═════ Data shown

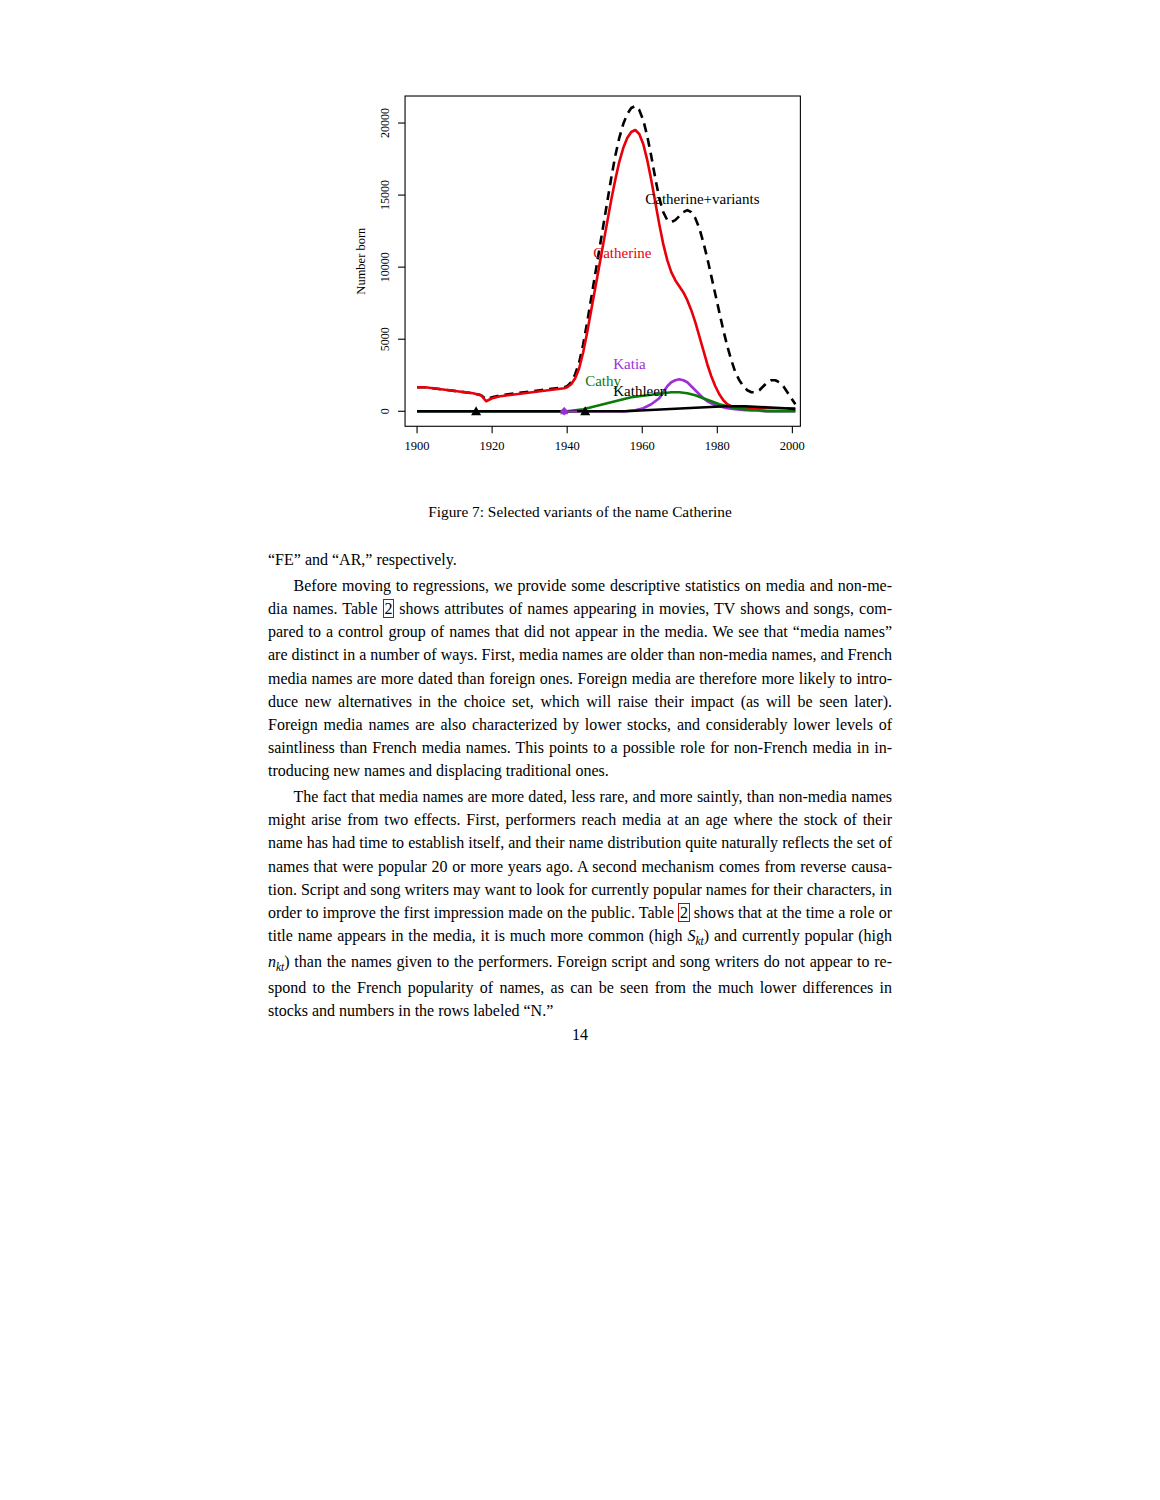0 5000 10000 15000 20000 Number born 1900 1920 1940 1960 1980 2000 Catherine+variants Catherine Katia Cathy Kathleen
Figure 7: Selected variants of the name Catherine
“FE” and “AR,” respectively.
Before moving to regressions, we provide some descriptive statistics on media and non-media names. Table 2 shows attributes of names appearing in movies, TV shows and songs, compared to a control group of names that did not appear in the media. We see that “media names” are distinct in a number of ways. First, media names are older than non-media names, and French media names are more dated than foreign ones. Foreign media are therefore more likely to introduce new alternatives in the choice set, which will raise their impact (as will be seen later). Foreign media names are also characterized by lower stocks, and considerably lower levels of saintliness than French media names. This points to a possible role for non-French media in introducing new names and displacing traditional ones.
The fact that media names are more dated, less rare, and more saintly, than non-media names might arise from two effects. First, performers reach media at an age where the stock of their name has had time to establish itself, and their name distribution quite naturally reflects the set of names that were popular 20 or more years ago. A second mechanism comes from reverse causation. Script and song writers may want to look for currently popular names for their characters, in order to improve the first impression made on the public. Table 2 shows that at the time a role or title name appears in the media, it is much more common (high Skt) and currently popular (high nkt) than the names given to the performers. Foreign script and song writers do not appear to respond to the French popularity of names, as can be seen from the much lower differences in stocks and numbers in the rows labeled “N.”
14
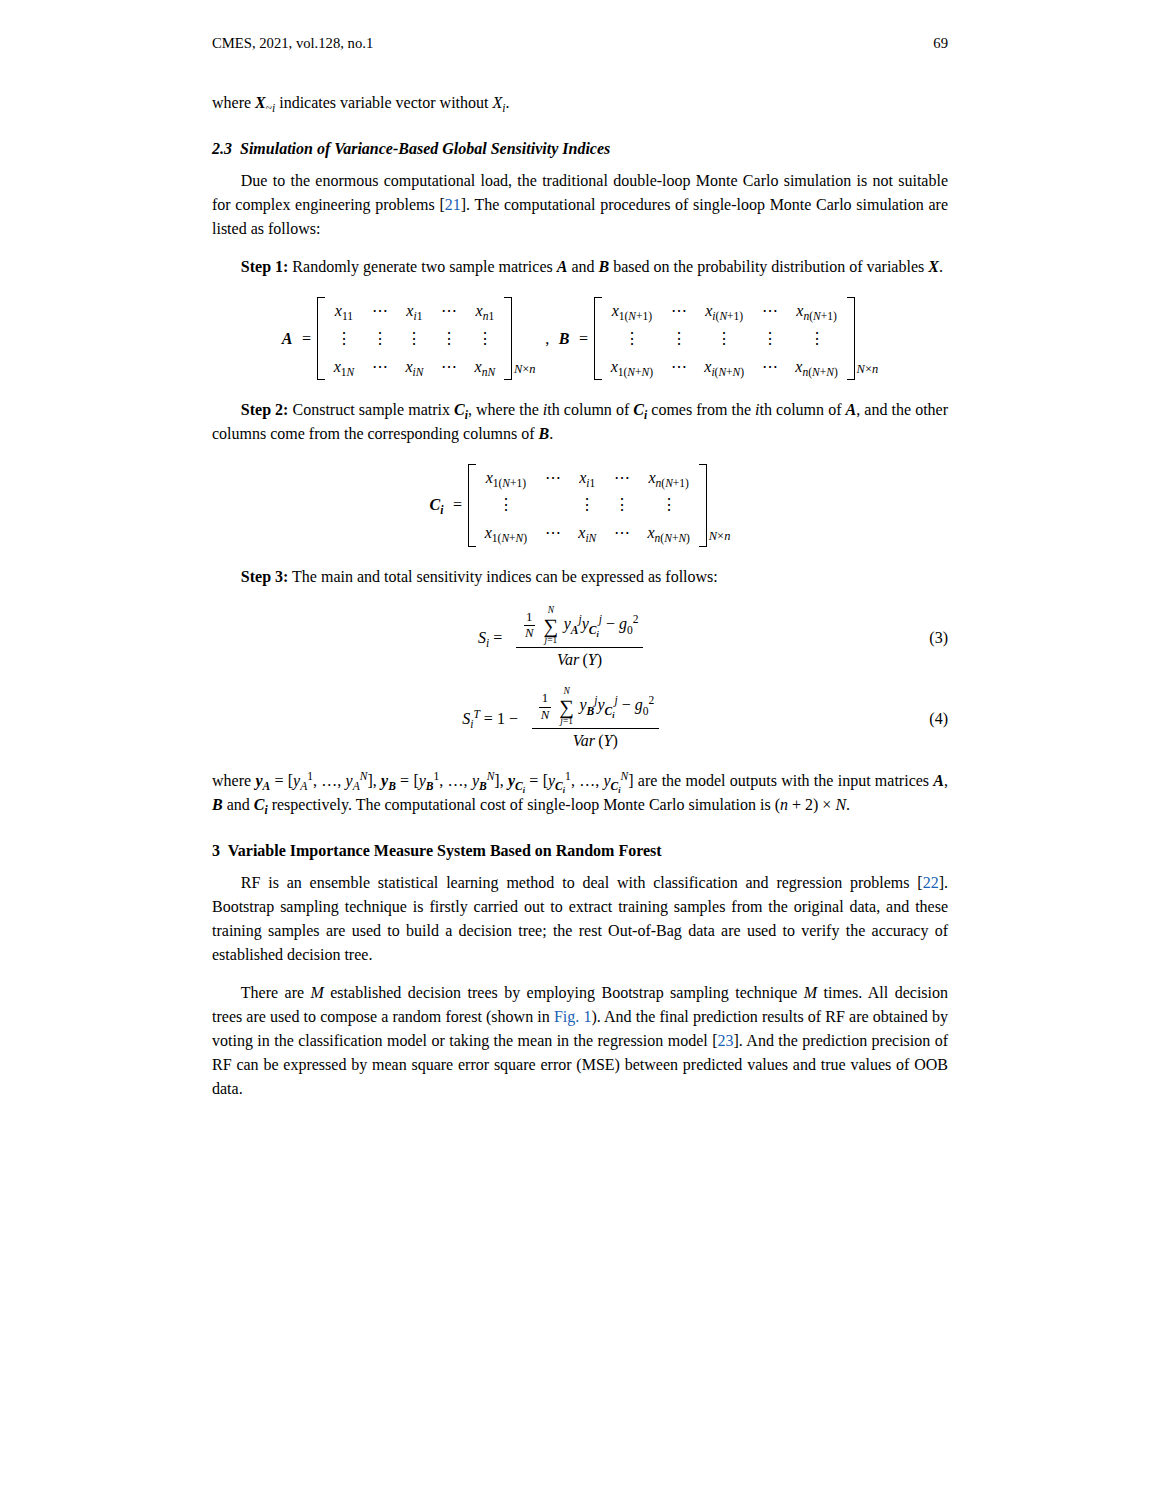CMES, 2021, vol.128, no.1 69
where X~i indicates variable vector without Xi.
2.3 Simulation of Variance-Based Global Sensitivity Indices
Due to the enormous computational load, the traditional double-loop Monte Carlo simulation is not suitable for complex engineering problems [21]. The computational procedures of single-loop Monte Carlo simulation are listed as follows:
Step 1: Randomly generate two sample matrices A and B based on the probability distribution of variables X.
A =
| x 11 | ⋯ | x i 1 | ⋯ | x n 1 |
| ⋮ | ⋮ | ⋮ | ⋮ | ⋮ |
| x 1 N | ⋯ | x iN | ⋯ | x nN |
N×n , B =
| x 1( N +1) | ⋯ | x i ( N +1) | ⋯ | x n ( N +1) |
| ⋮ | ⋮ | ⋮ | ⋮ | ⋮ |
| x 1( N + N ) | ⋯ | x i ( N + N ) | ⋯ | x n ( N + N ) |
N×n
Step 2: Construct sample matrix Ci, where the ith column of Ci comes from the ith column of A, and the other columns come from the corresponding columns of B.
Ci =
| x 1( N +1) | ⋯ | x i 1 | ⋯ | x n ( N +1) |
| ⋮ | | ⋮ | ⋮ | ⋮ |
| x 1( N + N ) | ⋯ | x iN | ⋯ | x n ( N + N ) |
N×n
Step 3: The main and total sensitivity indices can be expressed as follows:
Si = 1 N N∑j=1 yAjyCij − g02 Var (Y)
(3)
SiT = 1 − 1 N N∑j=1 yBjyCij − g02 Var (Y)
(4)
where yA = [yA1, …, yAN], yB = [yB1, …, yBN], yCi = [yCi1, …, yCiN] are the model outputs with the input matrices A, B and Ci respectively. The computational cost of single-loop Monte Carlo simulation is (n + 2) × N.
3 Variable Importance Measure System Based on Random Forest
RF is an ensemble statistical learning method to deal with classification and regression problems [22]. Bootstrap sampling technique is firstly carried out to extract training samples from the original data, and these training samples are used to build a decision tree; the rest Out-of-Bag data are used to verify the accuracy of established decision tree.
There are M established decision trees by employing Bootstrap sampling technique M times. All decision trees are used to compose a random forest (shown in Fig. 1). And the final prediction results of RF are obtained by voting in the classification model or taking the mean in the regression model [23]. And the prediction precision of RF can be expressed by mean square error square error (MSE) between predicted values and true values of OOB data.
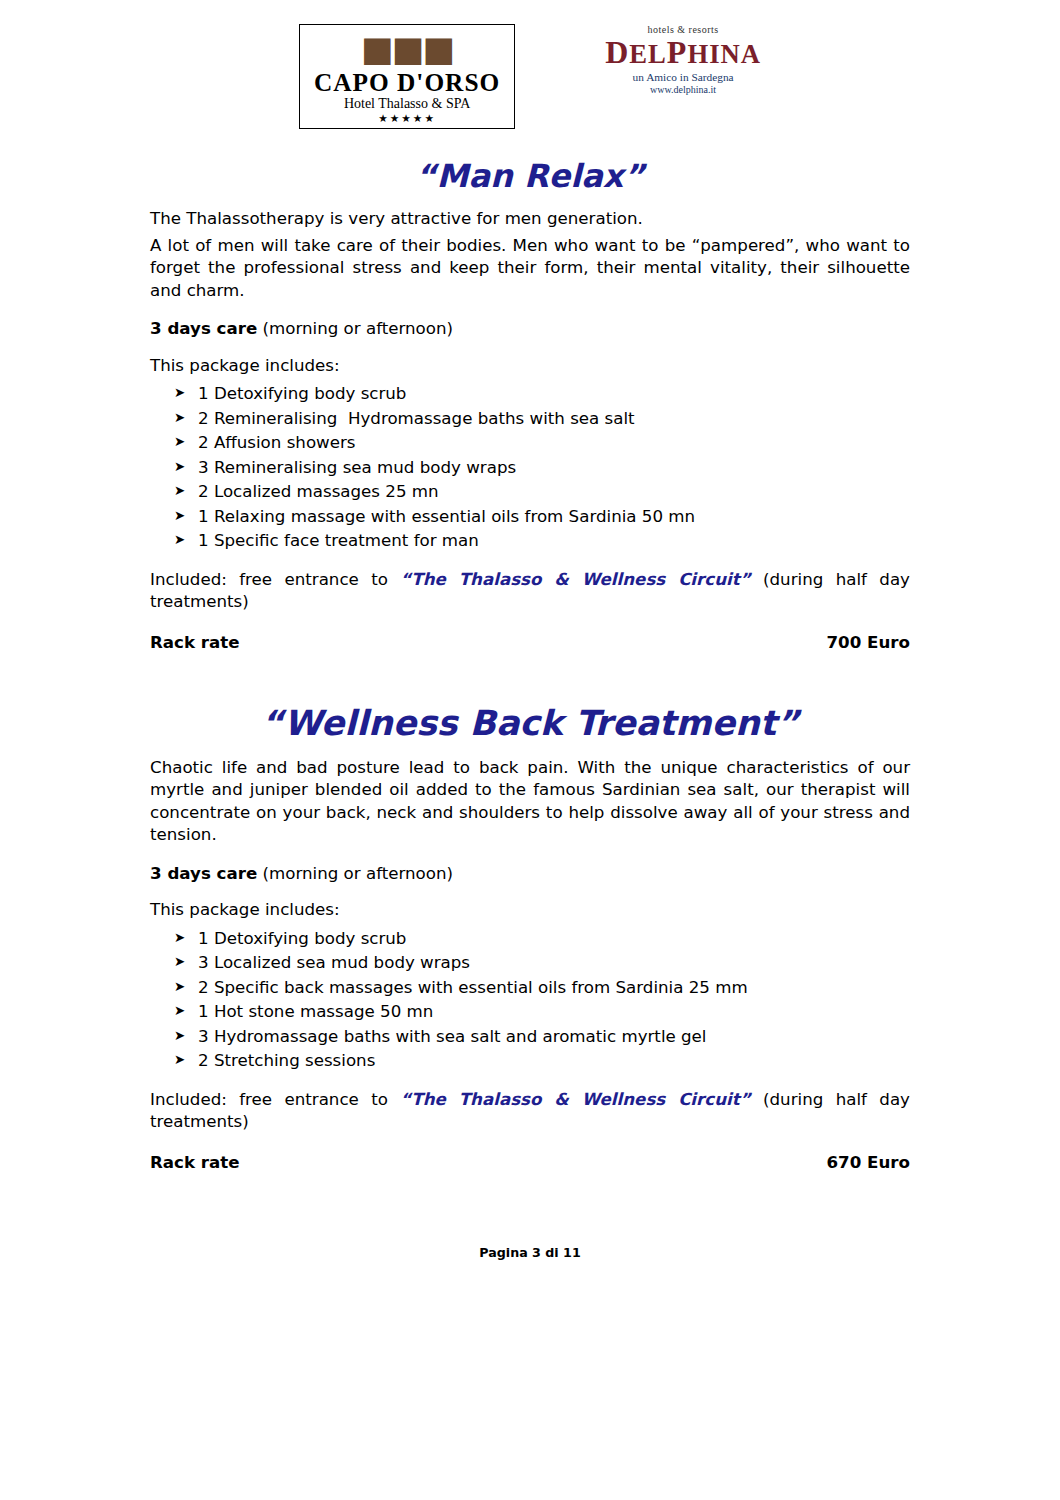■■■
CAPO D'ORSO
Hotel Thalasso & SPA
★★★★★
hotels & resorts
DELPHINA
un Amico in Sardegna
www.delphina.it
“Man Relax”
The Thalassotherapy is very attractive for men generation.
A lot of men will take care of their bodies. Men who want to be “pampered”, who want to forget the professional stress and keep their form, their mental vitality, their silhouette and charm.
3 days care (morning or afternoon)
This package includes:
1 Detoxifying body scrub
2 Remineralising Hydromassage baths with sea salt
2 Affusion showers
3 Remineralising sea mud body wraps
2 Localized massages 25 mn
1 Relaxing massage with essential oils from Sardinia 50 mn
1 Specific face treatment for man
Included: free entrance to “The Thalasso & Wellness Circuit” (during half day treatments)
Rack rate 700 Euro
“Wellness Back Treatment”
Chaotic life and bad posture lead to back pain. With the unique characteristics of our myrtle and juniper blended oil added to the famous Sardinian sea salt, our therapist will concentrate on your back, neck and shoulders to help dissolve away all of your stress and tension.
3 days care (morning or afternoon)
This package includes:
1 Detoxifying body scrub
3 Localized sea mud body wraps
2 Specific back massages with essential oils from Sardinia 25 mm
1 Hot stone massage 50 mn
3 Hydromassage baths with sea salt and aromatic myrtle gel
2 Stretching sessions
Included: free entrance to “The Thalasso & Wellness Circuit” (during half day treatments)
Rack rate 670 Euro
Pagina 3 di 11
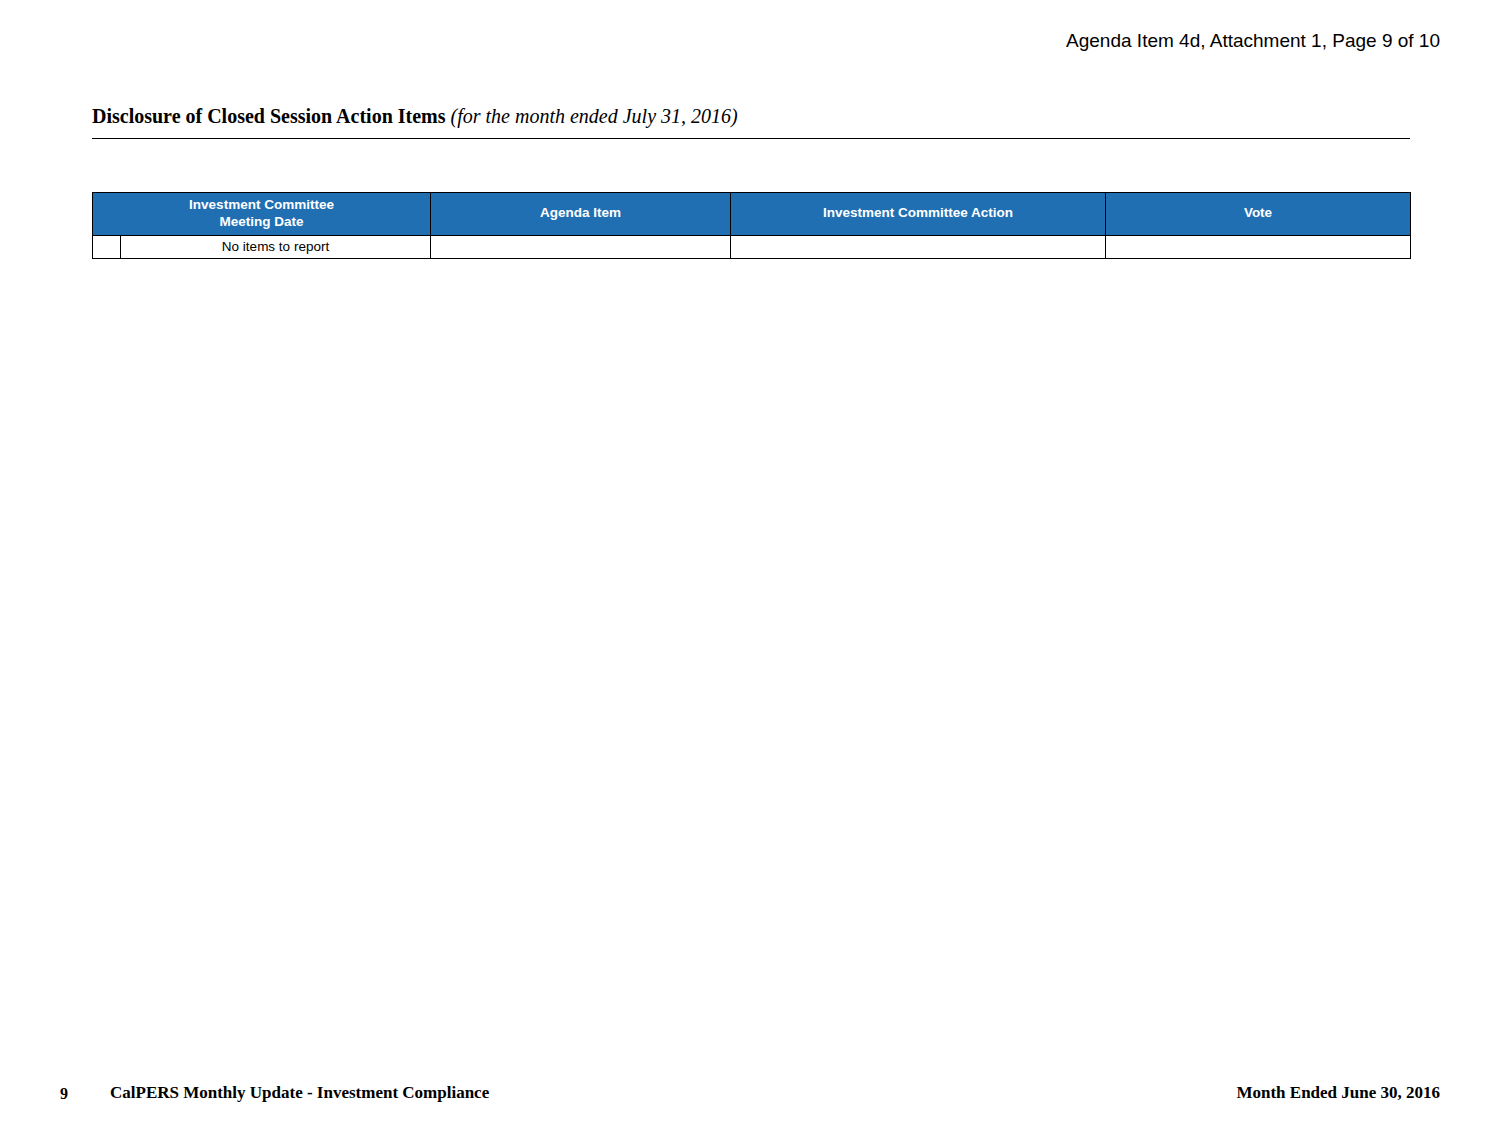Agenda Item 4d, Attachment 1, Page 9 of 10
Disclosure of Closed Session Action Items (for the month ended July 31, 2016)
| Investment Committee Meeting Date | Agenda Item | Investment Committee Action | Vote |
| --- | --- | --- | --- |
| | No items to report | | | |
9 CalPERS Monthly Update - Investment Compliance Month Ended June 30, 2016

══════════

▸ Work instruction:
Each line above is to be copied exactly, and the pictures are to be dropped.

▸ Result of this exercise:
0 5000 10000 15000 20000 Number born 1900 1920 1940 1960 1980 2000 Catherine+variants Catherine Katia Cathy Kathleen
Figure 7: Selected variants of the name Catherine
“FE” and “AR,” respectively.
Before moving to regressions, we provide some descriptive statistics on media and non-media names. Table 2 shows attributes of names appearing in movies, TV shows and songs, compared to a control group of names that did not appear in the media. We see that “media names” are distinct in a number of ways. First, media names are older than non-media names, and French media names are more dated than foreign ones. Foreign media are therefore more likely to introduce new alternatives in the choice set, which will raise their impact (as will be seen later). Foreign media names are also characterized by lower stocks, and considerably lower levels of saintliness than French media names. This points to a possible role for non-French media in introducing new names and displacing traditional ones.
The fact that media names are more dated, less rare, and more saintly, than non-media names might arise from two effects. First, performers reach media at an age where the stock of their name has had time to establish itself, and their name distribution quite naturally reflects the set of names that were popular 20 or more years ago. A second mechanism comes from reverse causation. Script and song writers may want to look for currently popular names for their characters, in order to improve the first impression made on the public. Table 2 shows that at the time a role or title name appears in the media, it is much more common (high Skt) and currently popular (high nkt) than the names given to the performers. Foreign script and song writers do not appear to respond to the French popularity of names, as can be seen from the much lower differences in stocks and numbers in the rows labeled “N.”
14
CMES, 2021, vol.128, no.1 69
where X~i indicates variable vector without Xi.
2.3 Simulation of Variance-Based Global Sensitivity Indices
Due to the enormous computational load, the traditional double-loop Monte Carlo simulation is not suitable for complex engineering problems [21]. The computational procedures of single-loop Monte Carlo simulation are listed as follows:
Step 1: Randomly generate two sample matrices A and B based on the probability distribution of variables X.
A =
| x 11 | ⋯ | x i 1 | ⋯ | x n 1 |
| ⋮ | ⋮ | ⋮ | ⋮ | ⋮ |
| x 1 N | ⋯ | x iN | ⋯ | x nN |
N×n , B =
| x 1( N +1) | ⋯ | x i ( N +1) | ⋯ | x n ( N +1) |
| ⋮ | ⋮ | ⋮ | ⋮ | ⋮ |
| x 1( N + N ) | ⋯ | x i ( N + N ) | ⋯ | x n ( N + N ) |
N×n
Step 2: Construct sample matrix Ci, where the ith column of Ci comes from the ith column of A, and the other columns come from the corresponding columns of B.
Ci =
| x 1( N +1) | ⋯ | x i 1 | ⋯ | x n ( N +1) |
| ⋮ | | ⋮ | ⋮ | ⋮ |
| x 1( N + N ) | ⋯ | x iN | ⋯ | x n ( N + N ) |
N×n
Step 3: The main and total sensitivity indices can be expressed as follows:
Si = 1 N N∑j=1 yAjyCij − g02 Var (Y)
(3)
SiT = 1 − 1 N N∑j=1 yBjyCij − g02 Var (Y)
(4)
where yA = [yA1, …, yAN], yB = [yB1, …, yBN], yCi = [yCi1, …, yCiN] are the model outputs with the input matrices A, B and Ci respectively. The computational cost of single-loop Monte Carlo simulation is (n + 2) × N.
3 Variable Importance Measure System Based on Random Forest
RF is an ensemble statistical learning method to deal with classification and regression problems [22]. Bootstrap sampling technique is firstly carried out to extract training samples from the original data, and these training samples are used to build a decision tree; the rest Out-of-Bag data are used to verify the accuracy of established decision tree.
There are M established decision trees by employing Bootstrap sampling technique M times. All decision trees are used to compose a random forest (shown in Fig. 1). And the final prediction results of RF are obtained by voting in the classification model or taking the mean in the regression model [23]. And the prediction precision of RF can be expressed by mean square error square error (MSE) between predicted values and true values of OOB data.
■■■
CAPO D'ORSO
Hotel Thalasso & SPA
★★★★★
hotels & resorts
DELPHINA
un Amico in Sardegna
www.delphina.it
“Man Relax”
The Thalassotherapy is very attractive for men generation.
A lot of men will take care of their bodies. Men who want to be “pampered”, who want to forget the professional stress and keep their form, their mental vitality, their silhouette and charm.
3 days care (morning or afternoon)
This package includes:
1 Detoxifying body scrub
2 Remineralising Hydromassage baths with sea salt
2 Affusion showers
3 Remineralising sea mud body wraps
2 Localized massages 25 mn
1 Relaxing massage with essential oils from Sardinia 50 mn
1 Specific face treatment for man
Included: free entrance to “The Thalasso & Wellness Circuit” (during half day treatments)
Rack rate 700 Euro
“Wellness Back Treatment”
Chaotic life and bad posture lead to back pain. With the unique characteristics of our myrtle and juniper blended oil added to the famous Sardinian sea salt, our therapist will concentrate on your back, neck and shoulders to help dissolve away all of your stress and tension.
3 days care (morning or afternoon)
This package includes:
1 Detoxifying body scrub
3 Localized sea mud body wraps
2 Specific back massages with essential oils from Sardinia 25 mm
1 Hot stone massage 50 mn
3 Hydromassage baths with sea salt and aromatic myrtle gel
2 Stretching sessions
Included: free entrance to “The Thalasso & Wellness Circuit” (during half day treatments)
Rack rate 670 Euro
Pagina 3 di 11
Agenda Item 4d, Attachment 1, Page 9 of 10
Disclosure of Closed Session Action Items (for the month ended July 31, 2016)
| Investment Committee Meeting Date | Agenda Item | Investment Committee Action | Vote |
| --- | --- | --- | --- |
| | No items to report | | | |
9 CalPERS Monthly Update - Investment Compliance Month Ended June 30, 2016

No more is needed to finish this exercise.